Tantalum capacitors (TA) employ an extremely porous anode material which offers a large dielectric surface area. This allows for a very high CV density.

TA caps generally have more favorable characteristics for SMPS filtering than AE caps, however, raw material availability has driven up their prices and lead-times. In addition to that, Tantalum capacitors also have several disadvantages that circuit designers must consider:

• TA caps are polar devices, and failure to maintain polarity can have catastrophic consequences.
• TA caps exhibit very high ESR, typically higher than their AE cap cousins.
The ESR significantly increases at frequencies higher than 100 Hz.
• TA caps typically exhibit significant capacitance loss at higher frequencies.
• TA caps degrade when exposed to multiple charge/discharge cycles.
• TA caps are not typically available in higher voltage ratings. Normally, the maximum voltage rating that can be achieved is 50 VDC, and many TA manufacturers recommend that the TA devices not be used at greater than 50% of the rated voltage, making the effective maximum voltage 25 VDC, even at room temperature.
• TA caps are not usable at temperatures above 125°C, and their voltage ratings typically apply at 85°C. Between 85°C and 125°C they must be derated.

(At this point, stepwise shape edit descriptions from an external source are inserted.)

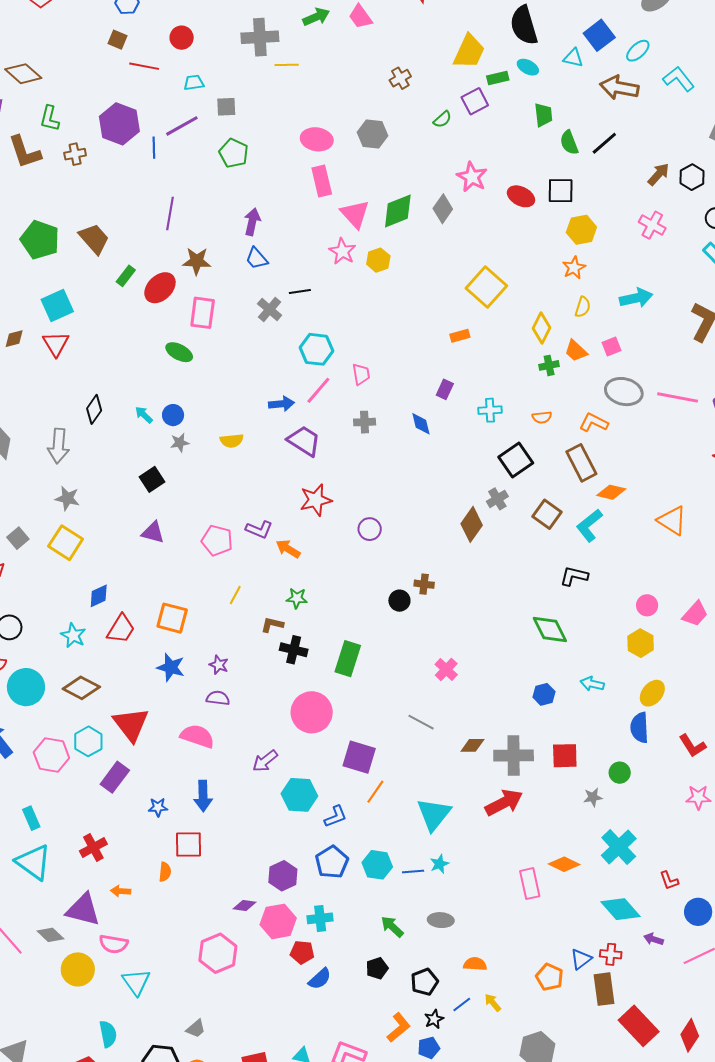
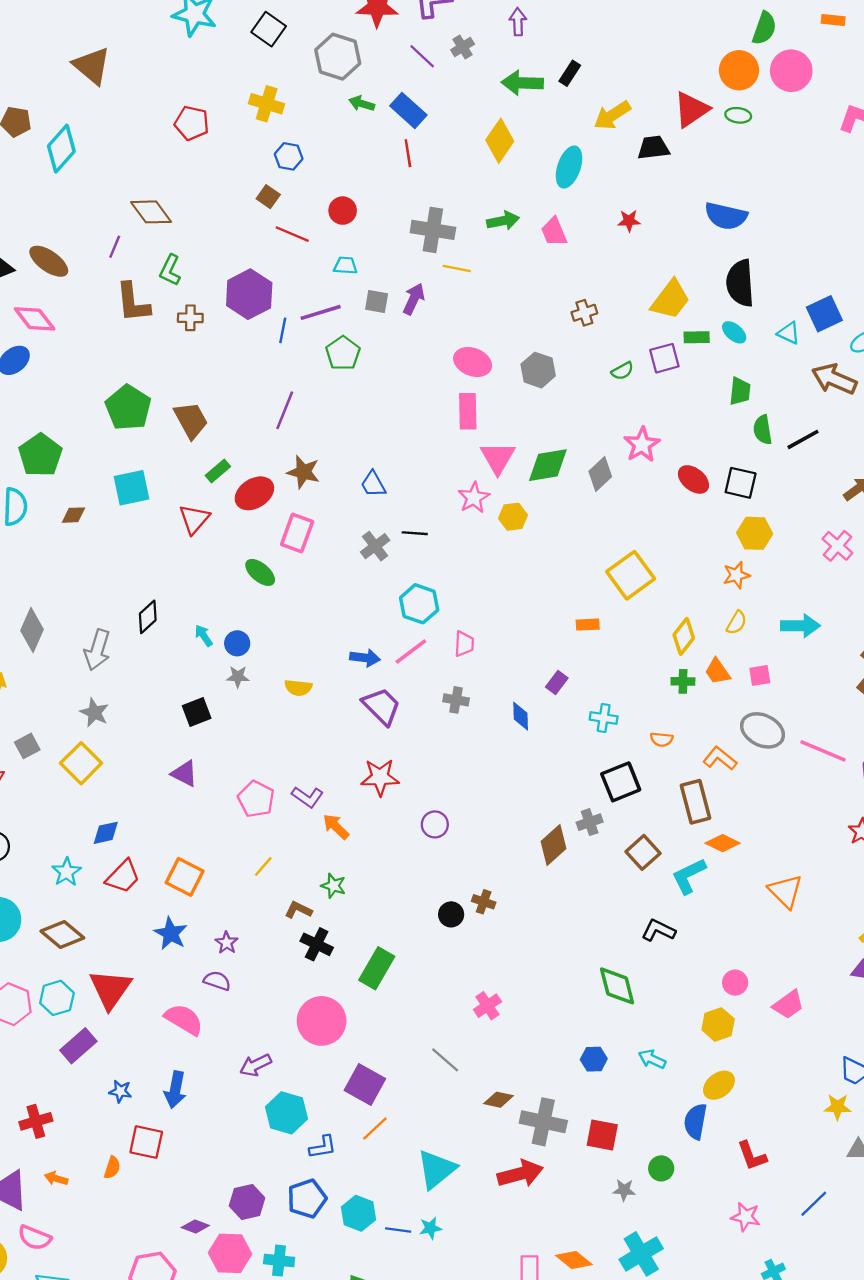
green pentagon: (234, 153) -> (343, 353), moved
purple arrow: (252, 222) -> (414, 299), moved
red triangle: (56, 344) -> (194, 519), moved

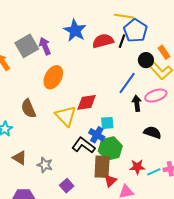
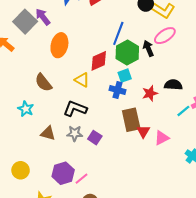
blue line: (127, 83) -> (118, 33), moved
yellow triangle: (66, 116) -> (82, 80), size x0.7
black semicircle: (152, 132) -> (173, 85), moved
black L-shape: (83, 145) -> (75, 109), moved
green hexagon: (110, 148) -> (127, 53), moved
red star: (137, 167) -> (150, 93), moved
purple square: (67, 186) -> (95, 138), moved

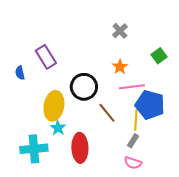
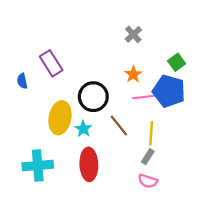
blue pentagon: (150, 105) -> (169, 91), moved
cyan star: (58, 128) -> (83, 129), moved

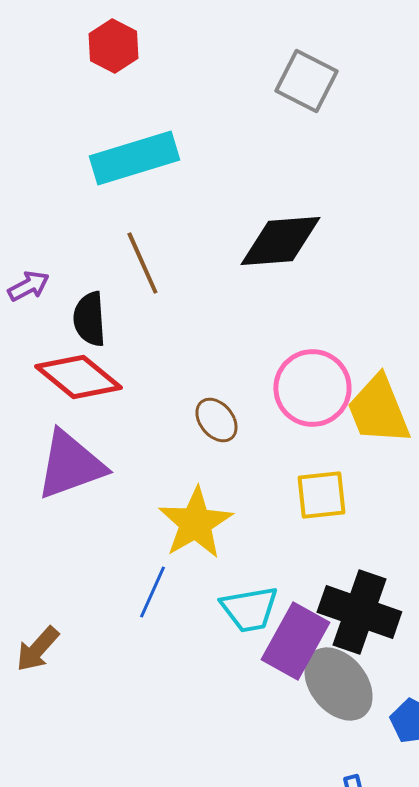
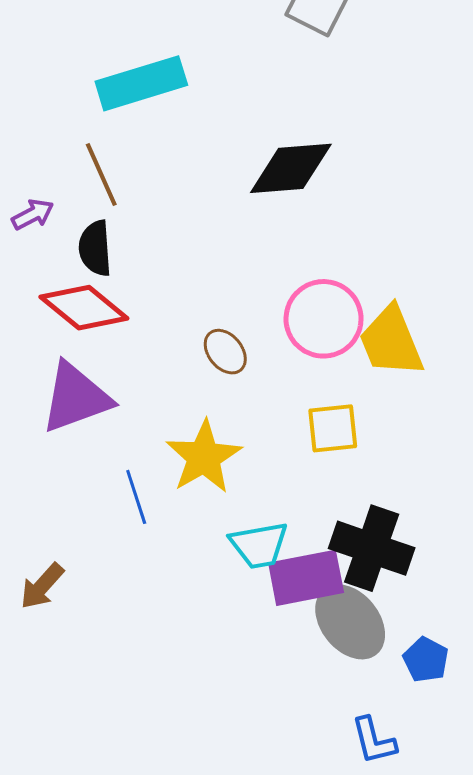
brown line: (142, 263) -> (101, 174), moved
blue line: (152, 592) -> (136, 497), moved, turned -42
purple rectangle: (295, 641) -> (306, 578), turned 50

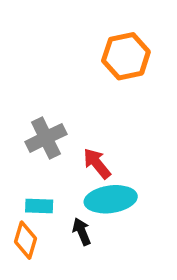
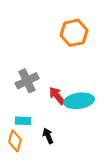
cyan ellipse: (111, 199) -> (79, 101), moved

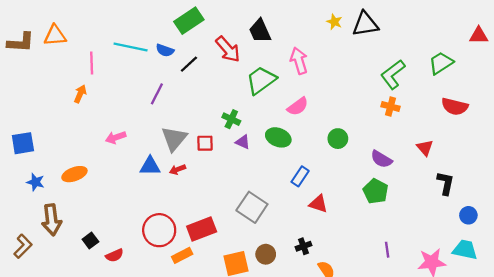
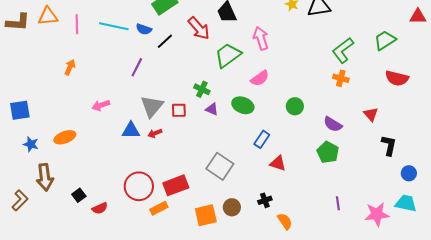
pink line: (92, 63) -> (77, 24), moved

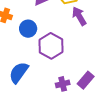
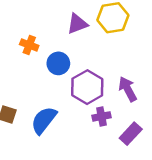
purple arrow: (79, 16) -> (128, 89), moved
purple cross: (63, 84) -> (101, 116), moved

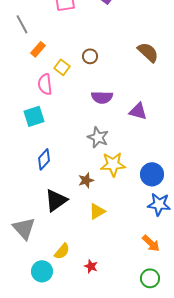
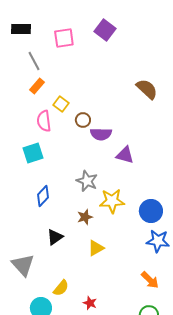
gray line: (22, 24) -> (34, 61), moved
brown circle: (90, 56) -> (83, 120), moved
purple triangle: (138, 111) -> (125, 155), moved
gray star: (98, 137) -> (87, 181), moved
black triangle: (56, 200) -> (55, 237), size x0.7

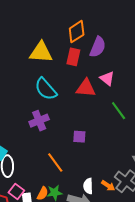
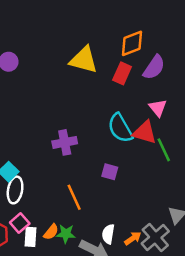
red triangle: (86, 88) -> (145, 132), moved
cyan semicircle: (46, 89) -> (120, 128), moved
orange arrow: (108, 186) -> (133, 238), turned -80

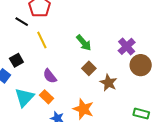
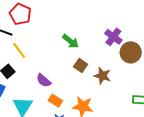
yellow line: (42, 40) -> (19, 50), moved
orange rectangle: (46, 97) -> (55, 101), moved

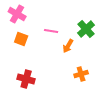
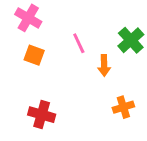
pink line: (51, 31) -> (79, 43), turned 56
orange arrow: (68, 46) -> (104, 66), turned -32

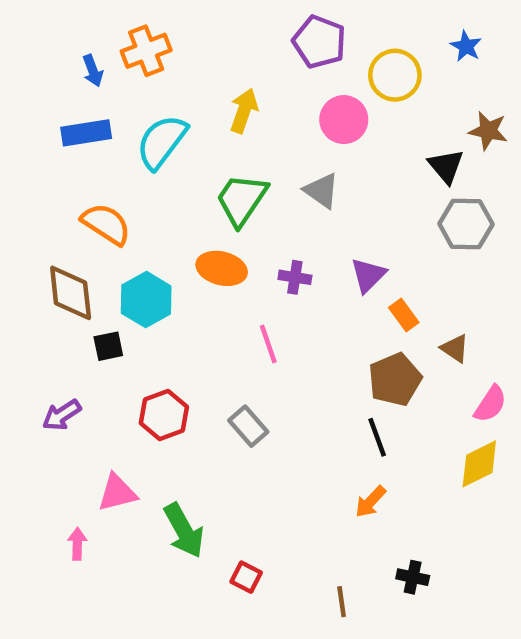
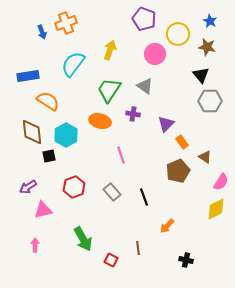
brown star: (488, 131) -> (207, 47), moved
blue rectangle: (86, 133) -> (28, 76), moved
purple cross: (295, 277) -> (133, 114), moved
black line: (377, 437) -> (144, 197), moved
pink triangle: (117, 493) -> (43, 210), moved
brown line: (342, 602) -> (138, 248), moved

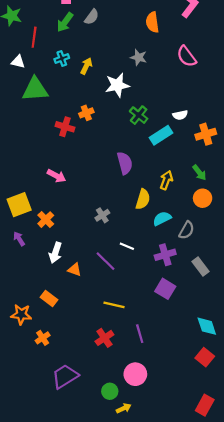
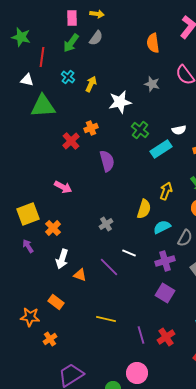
gray star: (139, 57) -> (152, 84), moved
cyan cross: (62, 59) -> (68, 77), turned -32
red cross: (65, 127) -> (71, 141), turned 30
purple semicircle: (125, 163) -> (107, 161), moved
yellow line: (114, 305) -> (106, 319), moved
red cross: (104, 338) -> (166, 337), moved

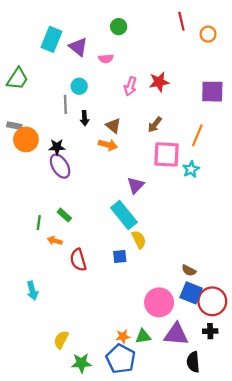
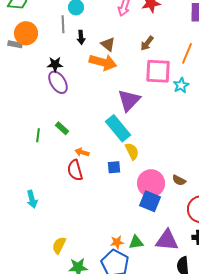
orange circle: (26, 139) -> (26, 33), moved
orange arrow: (108, 145) -> (103, 62), size x1.5
purple triangle: (136, 185) -> (129, 100), size x1.4
orange arrow: (55, 241) -> (82, 152), moved
blue square: (191, 293) -> (150, 201), moved
pink circle: (159, 302) -> (151, 183), moved

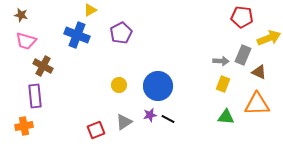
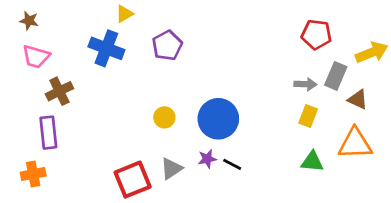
red pentagon: (242, 17) -> (316, 34), moved
brown cross: (43, 66) -> (59, 91), turned 36
red square: (96, 130) -> (133, 180), size x1.5

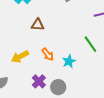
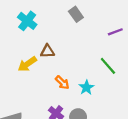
yellow arrow: (20, 57) -> (27, 64), moved

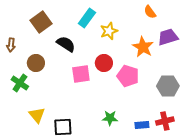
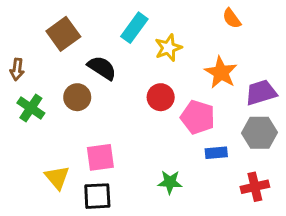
purple trapezoid: (168, 37) -> (261, 93), moved
brown circle: (36, 63) -> (77, 97), moved
pink square: (81, 74) -> (100, 157), moved
green cross: (20, 83) -> (31, 108), moved
blue rectangle: (142, 125) -> (216, 153), moved

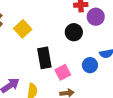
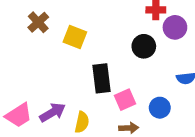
yellow square: (23, 29) -> (75, 37), turned -30
blue circle: (90, 65) -> (160, 108), moved

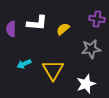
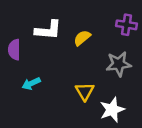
purple semicircle: (11, 29) -> (14, 50), moved
yellow triangle: (53, 70) -> (85, 91), moved, size x0.7

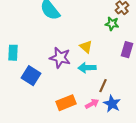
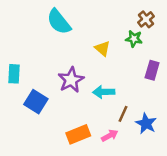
yellow triangle: (86, 47) -> (102, 48), moved
purple star: (60, 58) -> (71, 80), turned 30
blue star: (112, 104) -> (146, 123), moved

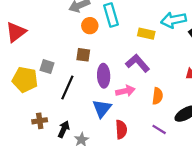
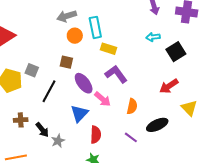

• Higher leakage currents of TA caps make them less suitable in many applications.
• Due to their construction, TA caps often fail by means of a runaway exothermic reaction which sometimes results in fire or the release of toxic/acidic contents onto other components on the PC board.
• Tantalum capacitors cannot handle over-voltage spikes as well as ceramic capacitors, so more consideration needs to be given to inductive loads.
• Tantalum capacitors contain potentially toxic ingredients that may be harmful to the environment.